Już zawstydzona chciała przepraszać, ale wtedy nastolatkowie usłyszeli niezadowolone cmokanie. Z klatki wyszedł sąsiad – sklepikarz spod dziewiątki z tym swoim jamnikiem. Wiecznie nie w humorze z wielkim piwnym brzuchem. Na drzwiach miał naklejkę z przekreśloną tęczą i napisem „stop homopropagandzie" i kilka mocno nacjonalistycznych haseł. Ludzie go nie lubili, a ona im się nie dziwiła.

– Panie Tracz, proszę w imieniu całego osiedla, by nie hańbił pan swoim obrzydliwym językiem naszych uszu. Takie rzeczy to nie u porządnych chrześcijan – prychnął mężczyzna i podrapał się po brzuchu.

Nigdy nie lubił brata Olki, widać było, co o nim myślał. Zuzia kiedyś zastanawiała się o co mogło mu chodzić i doszła do wniosku, że to chyba przez to, iż trochę wyróżniał się wyglądem z tłumu. Uczepił się go praktycznie, od kiedy wprowadził się na osiedle dwa lata temu. Zaczepiał, komentował jego wygląd i zachowanie, a Maciek miał to w głębokim poważaniu. Albo zupełnie ignorował faceta, albo odpowiadał mało przyjaznym komentarzem.
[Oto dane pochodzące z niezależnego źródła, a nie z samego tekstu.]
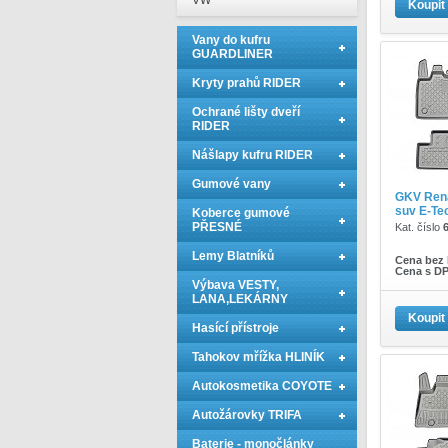
VW
Koupit
Vany do kufru
GUARDLINER
Kryty prahů RIDER
Ochrané lišty dveří
RIDER
Nášlapy kufru RIDER
Gumové vany
GKV Rena
suv E-Tech
Koberce gumové
PŘESNÉ
Kat. číslo
Lemy Blatníků
Cena bez
Cena s D
Výbava VESTY,
LANA,LEKÁRNY
Koupit
Hasící přístroje
Tahokov mřížka HLINÍK
Autokosmetika COYOTE
Autožárovky TRIFA
Baterie - monočlánky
– Panie Kowalski, proszę w swoim imieniu, żeby pan nie otwierał więcej tych nieumytych ust, bo stoi pan kilka metrów ode mnie, a czuję aż tutaj. No i niech pan nauczy swojego kundla, by nie srał na środek klatki. – Uśmiechnął się idiotycznie i wesoło mruknął: – Do widzenia.

Odwrócił się i odszedł. Zuza zacisnęła usta, żeby się nie roześmiać i pobiegłam za Maćkiem. Obróciła się jeszcze przez ramię. Kowalski obserwował plecy chłopaka i komentował coś pod nosem, zaciskając dłonie w pięści. Dziewczyna zrównała kroku z Niebieskim, ale nie zdążyła się nawet odezwać.
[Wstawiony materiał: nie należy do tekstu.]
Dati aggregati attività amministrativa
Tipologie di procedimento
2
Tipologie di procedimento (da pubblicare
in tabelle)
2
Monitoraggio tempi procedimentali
– Uważaj trochę jak chodzić – rzucił, nawet na nią nie patrząc. Nie powiedział tego jakoś wrednie, to... po prostu Maciek.
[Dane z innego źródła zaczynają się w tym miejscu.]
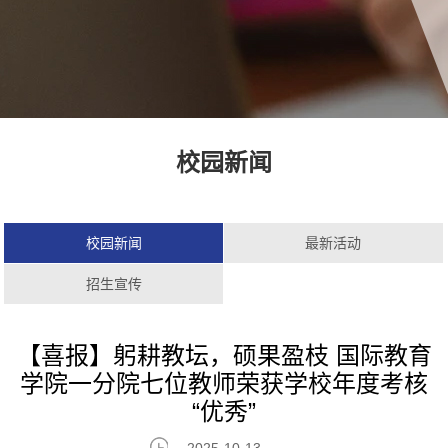
校园新闻
校园新闻
最新活动
招生宣传
【喜报】躬耕教坛，硕果盈枝 国际教育
学院一分院七位教师荣获学校年度考核
“优秀”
Zawstydzona pokiwała głową. Spojrzała na zegarek i z rezygnacją kopnęła pobliski kamień. Oczywiście, że musiała się spóźnić, bo jakby inaczej. Kątem oka dostrzegła, że chłopak też nie był zadowolony. Chyba nie uśmiechało mu się ponad dwadzieścia minut drogi w jej towarzystwie. Auć.